Undeniably, Beldar has done a superlative and admirable job addressing several secondary and not at all insubstantial concerns - but not the most central set of concerns. Uppity of me to mention that, being the elite, far-right, ultra-conservative, strict constructionist purist I am, who also wants to know (in advance doncha know) how a jurist will vote.

Sad thing is, that covers but a very small fraction of the simplistic caricatures and strawman deflections used by both hacks and sophisticates. Given the bluster and apathy though it's presumably time to stick a fork in it - so it's good to know we have reassurances, very similar to what we had with Kennedy.

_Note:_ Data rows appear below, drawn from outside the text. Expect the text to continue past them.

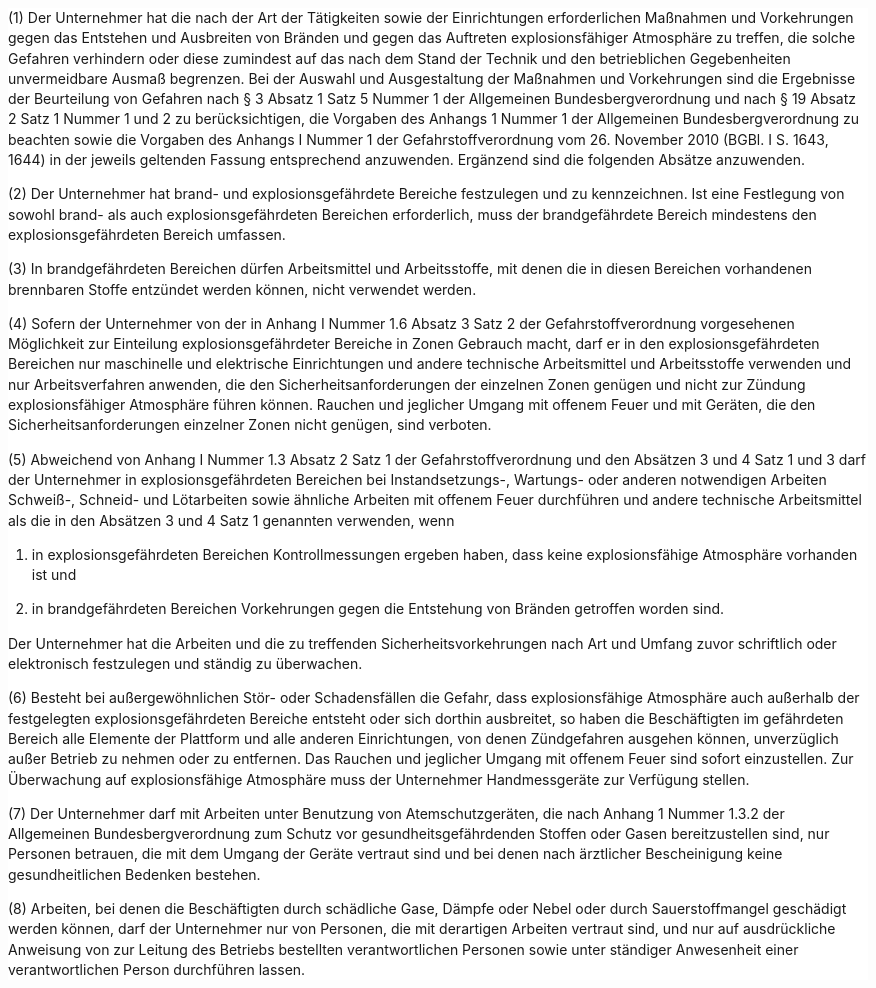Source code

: (1) Der Unternehmer hat die nach der Art der Tätigkeiten sowie der Einrichtungen erforderlichen Maßnahmen und Vorkehrungen gegen das Entstehen und Ausbreiten von Bränden und gegen das Auftreten explosionsfähiger Atmosphäre zu treffen, die solche Gefahren verhindern oder diese zumindest auf das nach dem Stand der Technik und den betrieblichen Gegebenheiten unvermeidbare Ausmaß begrenzen. Bei der Auswahl und Ausgestaltung der Maßnahmen und Vorkehrungen sind die Ergebnisse der Beurteilung von Gefahren nach § 3 Absatz 1 Satz 5 Nummer 1 der Allgemeinen Bundesbergverordnung und nach § 19 Absatz 2 Satz 1 Nummer 1 und 2 zu berücksichtigen, die Vorgaben des Anhangs 1 Nummer 1 der Allgemeinen Bundesbergverordnung zu beachten sowie die Vorgaben des Anhangs I Nummer 1 der Gefahrstoffverordnung vom 26. November 2010 (BGBl. I S. 1643, 1644) in der jeweils geltenden Fassung entsprechend anzuwenden. Ergänzend sind die folgenden Absätze anzuwenden.

(2) Der Unternehmer hat brand- und explosionsgefährdete Bereiche festzulegen und zu kennzeichnen. Ist eine Festlegung von sowohl brand- als auch explosionsgefährdeten Bereichen erforderlich, muss der brandgefährdete Bereich mindestens den explosionsgefährdeten Bereich umfassen.

(3) In brandgefährdeten Bereichen dürfen Arbeitsmittel und Arbeitsstoffe, mit denen die in diesen Bereichen vorhandenen brennbaren Stoffe entzündet werden können, nicht verwendet werden.

(4) Sofern der Unternehmer von der in Anhang I Nummer 1.6 Absatz 3 Satz 2 der Gefahrstoffverordnung vorgesehenen Möglichkeit zur Einteilung explosionsgefährdeter Bereiche in Zonen Gebrauch macht, darf er in den explosionsgefährdeten Bereichen nur maschinelle und elektrische Einrichtungen und andere technische Arbeitsmittel und Arbeitsstoffe verwenden und nur Arbeitsverfahren anwenden, die den Sicherheitsanforderungen der einzelnen Zonen genügen und nicht zur Zündung explosionsfähiger Atmosphäre führen können. Rauchen und jeglicher Umgang mit offenem Feuer und mit Geräten, die den Sicherheitsanforderungen einzelner Zonen nicht genügen, sind verboten.

(5) Abweichend von Anhang I Nummer 1.3 Absatz 2 Satz 1 der Gefahrstoffverordnung und den Absätzen 3 und 4 Satz 1 und 3 darf der Unternehmer in explosionsgefährdeten Bereichen bei Instandsetzungs-, Wartungs- oder anderen notwendigen Arbeiten Schweiß-, Schneid- und Lötarbeiten sowie ähnliche Arbeiten mit offenem Feuer durchführen und andere technische Arbeitsmittel als die in den Absätzen 3 und 4 Satz 1 genannten verwenden, wenn

1. in explosionsgefährdeten Bereichen Kontrollmessungen ergeben haben, dass keine explosionsfähige Atmosphäre vorhanden ist und

2. in brandgefährdeten Bereichen Vorkehrungen gegen die Entstehung von Bränden getroffen worden sind.

Der Unternehmer hat die Arbeiten und die zu treffenden Sicherheitsvorkehrungen nach Art und Umfang zuvor schriftlich oder elektronisch festzulegen und ständig zu überwachen.

(6) Besteht bei außergewöhnlichen Stör- oder Schadensfällen die Gefahr, dass explosionsfähige Atmosphäre auch außerhalb der festgelegten explosionsgefährdeten Bereiche entsteht oder sich dorthin ausbreitet, so haben die Beschäftigten im gefährdeten Bereich alle Elemente der Plattform und alle anderen Einrichtungen, von denen Zündgefahren ausgehen können, unverzüglich außer Betrieb zu nehmen oder zu entfernen. Das Rauchen und jeglicher Umgang mit offenem Feuer sind sofort einzustellen. Zur Überwachung auf explosionsfähige Atmosphäre muss der Unternehmer Handmessgeräte zur Verfügung stellen.

(7) Der Unternehmer darf mit Arbeiten unter Benutzung von Atemschutzgeräten, die nach Anhang 1 Nummer 1.3.2 der Allgemeinen Bundesbergverordnung zum Schutz vor gesundheitsgefährdenden Stoffen oder Gasen bereitzustellen sind, nur Personen betrauen, die mit dem Umgang der Geräte vertraut sind und bei denen nach ärztlicher Bescheinigung keine gesundheitlichen Bedenken bestehen.

(8) Arbeiten, bei denen die Beschäftigten durch schädliche Gase, Dämpfe oder Nebel oder durch Sauerstoffmangel geschädigt werden können, darf der Unternehmer nur von Personen, die mit derartigen Arbeiten vertraut sind, und nur auf ausdrückliche Anweisung von zur Leitung des Betriebs bestellten verantwortlichen Personen sowie unter ständiger Anwesenheit einer verantwortlichen Person durchführen lassen.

(16) Lemuel H. made the following comment | Oct 11, 2005 9:28:41 PM | Permalink

As a former public member of the Texas Bar Grievance committee, I can attest that while board certification is a worthy goal for lawyers, lack of board certification did not signal mediocrity. I found many excellent attorneys in their chosen specialty were not board certified.
On another subject, it seems illogical that a person can be "elite, far-right, ultra-conservative" and still insist they are a "strict constructionist purist". I don't want to know (in advance doncha know) how a jurist will vote. I simply want them to follow the constitution, not some personal philosophy of the day. That is one of the problems with SCOTUS today that strict constructionists are trying to see remedied. It reminds me of the people who tell me they are for limited government but support the government involvement in every avenue that suits their agenda. As the TV detective said, "Just the facts, Ma'am." or just the constitution, we have a legislative and executive branch to mark the direction we as a country wish to go. That is not the job of the court.

(17) Old Coot made the following comment | Oct 12, 2005 11:00:03 AM | Permalink

The silence is interesting. Repeating, what are the initial and renewal fees for certification?

(18) Beldar made the following comment | Oct 12, 2005 1:31:47 PM | Permalink

Coot, don't read anything into silence. I'm pretty sure the application fee and renewal fee info is on the TBLS website, which I linked in my original post; my recollection is that the annual fees are somewhere between $100-400/year per certification, but that's just a vague recollection. I tend to doubt that Ms. Miers has ever been certified; I expect that she would have had better sense that I did and would have maintained the certification.